Amazed by The Woman Warrior in my 20s, and disappointed by the new book, I was wary of our meeting, fearing silence and embarrassment. But Kingston's sincerity is apparent and disarming. Even as I gasped inwardly at her comparing herself to Shakespeare and Jane Austen ("I've written 6 books./ Hers are 6 big ones, mine/ 4 big ones and 2 small ones.") I was interested by what she was saying.

Recently she has been following the example of Colette, who took up needlepoint in her 80s when she gave up writing. "When I finished this book I knitted some scarves and tea cosies. It was so much fun figuring out where to put the openings for the spout and handle!" But her memoir includes much darker reflections on ageing. Near the end is a list of people important to her who have died. Typically, this is partly name-dropping: Grace Paley and Eartha Kitt both feature. But then she begins a list of reasons to go on living, "1. Kill myself, and I set a bad example/ to children and everyone who knows me."

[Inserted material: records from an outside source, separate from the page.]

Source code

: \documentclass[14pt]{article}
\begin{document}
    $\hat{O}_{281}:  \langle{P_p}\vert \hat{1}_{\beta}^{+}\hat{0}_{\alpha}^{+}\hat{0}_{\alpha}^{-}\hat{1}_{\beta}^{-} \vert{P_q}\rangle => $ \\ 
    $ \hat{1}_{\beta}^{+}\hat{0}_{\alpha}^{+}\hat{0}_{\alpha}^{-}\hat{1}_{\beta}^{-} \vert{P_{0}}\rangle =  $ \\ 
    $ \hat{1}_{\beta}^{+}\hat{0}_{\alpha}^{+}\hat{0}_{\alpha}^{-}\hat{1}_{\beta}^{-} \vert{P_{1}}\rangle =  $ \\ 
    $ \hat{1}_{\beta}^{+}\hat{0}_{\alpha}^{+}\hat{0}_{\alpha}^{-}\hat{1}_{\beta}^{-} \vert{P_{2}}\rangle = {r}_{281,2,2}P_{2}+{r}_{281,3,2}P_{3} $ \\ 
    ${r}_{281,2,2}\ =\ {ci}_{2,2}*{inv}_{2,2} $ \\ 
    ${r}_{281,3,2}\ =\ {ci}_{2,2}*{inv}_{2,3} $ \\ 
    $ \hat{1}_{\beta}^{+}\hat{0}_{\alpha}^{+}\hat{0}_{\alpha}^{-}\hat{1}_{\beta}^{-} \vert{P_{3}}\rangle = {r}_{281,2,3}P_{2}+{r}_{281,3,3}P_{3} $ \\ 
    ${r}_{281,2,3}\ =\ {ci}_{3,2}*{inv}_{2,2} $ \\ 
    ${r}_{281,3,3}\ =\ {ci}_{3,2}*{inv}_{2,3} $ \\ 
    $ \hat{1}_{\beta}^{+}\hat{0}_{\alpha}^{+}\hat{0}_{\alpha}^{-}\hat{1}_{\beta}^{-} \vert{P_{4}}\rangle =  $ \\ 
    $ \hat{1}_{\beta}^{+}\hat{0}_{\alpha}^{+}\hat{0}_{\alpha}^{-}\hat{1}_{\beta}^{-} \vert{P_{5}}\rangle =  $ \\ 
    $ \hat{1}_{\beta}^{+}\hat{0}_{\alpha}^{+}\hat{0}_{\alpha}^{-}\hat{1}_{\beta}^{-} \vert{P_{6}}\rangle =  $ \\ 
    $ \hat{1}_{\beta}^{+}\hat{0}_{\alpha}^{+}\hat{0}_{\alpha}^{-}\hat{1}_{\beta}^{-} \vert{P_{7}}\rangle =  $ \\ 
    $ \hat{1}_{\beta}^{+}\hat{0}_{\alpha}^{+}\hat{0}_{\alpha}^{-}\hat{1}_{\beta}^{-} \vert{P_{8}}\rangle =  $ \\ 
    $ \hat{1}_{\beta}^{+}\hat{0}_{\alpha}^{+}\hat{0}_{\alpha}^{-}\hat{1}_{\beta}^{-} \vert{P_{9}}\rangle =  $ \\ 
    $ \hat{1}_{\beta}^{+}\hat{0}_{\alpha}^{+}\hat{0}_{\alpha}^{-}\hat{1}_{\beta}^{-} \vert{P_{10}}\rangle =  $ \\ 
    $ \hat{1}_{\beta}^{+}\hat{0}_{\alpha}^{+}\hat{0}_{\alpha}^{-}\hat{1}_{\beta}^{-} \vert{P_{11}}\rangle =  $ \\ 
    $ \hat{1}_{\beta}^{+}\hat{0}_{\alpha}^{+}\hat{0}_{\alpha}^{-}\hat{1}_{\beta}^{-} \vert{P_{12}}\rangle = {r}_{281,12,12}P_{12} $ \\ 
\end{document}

Has she thought about killing herself?

"Yes I do get suicidal," she replies, "yes, yes, and depressed, maybe melancholy and where I could feel romantic about dying." Later she qualifies this, suggesting she was thinking of friends rather than herself, "but when someone I love dies, I do want to go with them and I have to work against that. And one way is to say OK, I am going to make a list of reasons to stay. Then I wrote about seven reasons and when I read it later I thought it looked like a to-do list and then it came to me: as long as you have a to-do list you have to keep living."